This year I want to bring you more relatable home tours, ideas for smaller spaces, and ideas that suit a wide range of budgets. Today I want to share some really practical and creative ideas for Montessori wardrobes. All of these ideas are low to no cost, many require the use of materials that are second hand or that are repurposed!
This is a wonderful example! The wardrobe is height adjustable. The parents have some clothes up high for them to reach and will lower the branches when their child is old enough to dress themselves.
"This is how I built the wardrobe! First we went to the forest to get two branches with a length of 2 meters. Then we glazed the branches so that they couldn't break easily. With cheap jute ropes the branches were fixed and hung to the ceiling with screw hooks." - @montessori_nature.
This is really practical and so easy to set up. There are four boxes on the floor, easy for the child to reach. There is a box each for socks, pants, short sleeve, and long sleeve tops. You could cover the boxes with plan paper or paint them to be more aesthetically pleasing. Baskets could also be used.
This is a really sweet wardrobe. Alli from @little_brains_big_ideas used a bookcase and a shower tension rod from Target to create this wardrobe for her three-year-old.
This wardrobe is made from a $3 bookshelf from Goodwill and it looks SO good!
"I spray painted a $3 bookshelf I found at Goodwill and attached hardware. It's also anchored to the wall. The baskets are old and from the Target dollar spot but anything would do. The baskets contain: shorts, pajamas and diapers, and socks. The basket on the side is for dirty clothing and the chair is for him to use while getting pants on." - @no_method_montessori
This looks like a height-adjustable clothing rack with drawers for folded up clothes. @adventureswtihellamarie also switched to a smaller laundry basket so it was easier for the young child to carry.
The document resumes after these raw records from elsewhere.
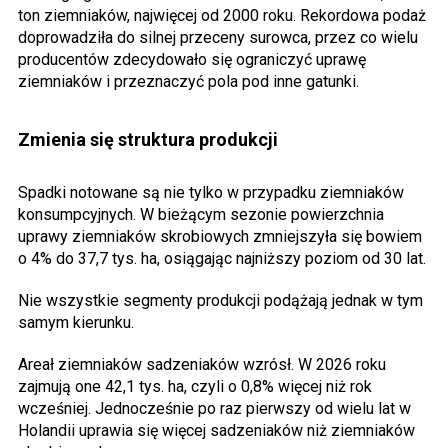
ton ziemniaków, najwięcej od 2000 roku. Rekordowa podaż
doprowadziła do silnej przeceny surowca, przez co wielu
producentów zdecydowało się ograniczyć uprawę
ziemniaków i przeznaczyć pola pod inne gatunki.
Zmienia się struktura produkcji
Spadki notowane są nie tylko w przypadku ziemniaków
konsumpcyjnych. W bieżącym sezonie powierzchnia
uprawy ziemniaków skrobiowych zmniejszyła się bowiem
o 4% do 37,7 tys. ha, osiągając najniższy poziom od 30 lat.
Nie wszystkie segmenty produkcji podążają jednak w tym
samym kierunku.
Areał ziemniaków sadzeniaków wzrósł. W 2026 roku
zajmują one 42,1 tys. ha, czyli o 0,8% więcej niż rok
wcześniej. Jednocześnie po raz pierwszy od wielu lat w
Holandii uprawia się więcej sadzeniaków niż ziemniaków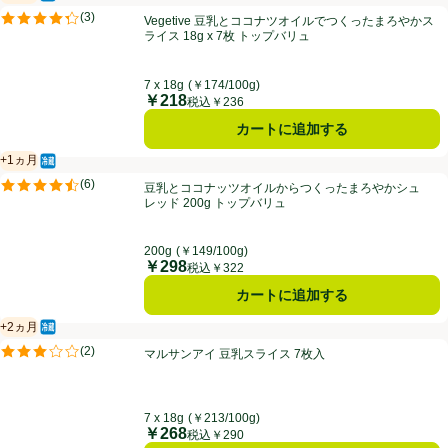
冷蔵食品
賞味・消費期限保証：1ヵ月
Vegetive 豆乳とココナツオイルでつくったまろやかスライス 18g x 7
(
3
)
Vegetive 豆乳とココナツオイルでつくったまろやかス
評価は3件のレビューで5点中4.3点。
ライス 18g x 7枚 トップバリュ
7 x 18g
(￥174/100g)
￥218
価格
税込￥236
カートに追加する
+1ヵ月
冷蔵食品
賞味・消費期限保証：1ヵ月
豆乳とココナッツオイルからつくったまろやかシュレッド 200g トッ
(
6
)
豆乳とココナッツオイルからつくったまろやかシュ
評価は6件のレビューで5点中4.5点。
レッド 200g トップバリュ
200g
(￥149/100g)
￥298
価格
税込￥322
カートに追加する
+2ヵ月
冷蔵食品
賞味・消費期限保証：2ヵ月
マルサンアイ 豆乳スライス 7枚入
(
2
)
マルサンアイ 豆乳スライス 7枚入
評価は2件のレビューで5点中3.0点。
7 x 18g
(￥213/100g)
￥268
価格
税込￥290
This wardrobe is made from a shelving unit (perhaps Ikea Ivar?) with a branch going through the top to act as a rod. Baskets on the lower shelf provide a dedicated space for folded clothes. I love the sweet mirror on the shelf (perhaps Ikea Ikornnes?).
A simple rod attached to the wall under a shelf provides space here for a few sets of clothes. Remember young children can feel overwhelmed if there is too much choice. Many children will benefit from only having two or so choices of clothing/tops/pants.
Depending on what shelving you use this could be an option that works for you. Also, see the mirror on the floor for the child to use.
@montessoriandus uses a built-in wardrobe. The child accessible clothes are on the left side, limiting the choices as to not overwhelm the child. Other clothes are stored on the right side with more clothes in storage in boxes up the top. The low bar is adjustable and was from a local hardware store. The hanging storage compartments are from Ikea.
This is a fun idea. This hanging wardrobe is made from PVC piping!
This is a good example of a Trofast Ikea hack. This has both folded and hanging clothing. The labels for the drawers are super nice and clear.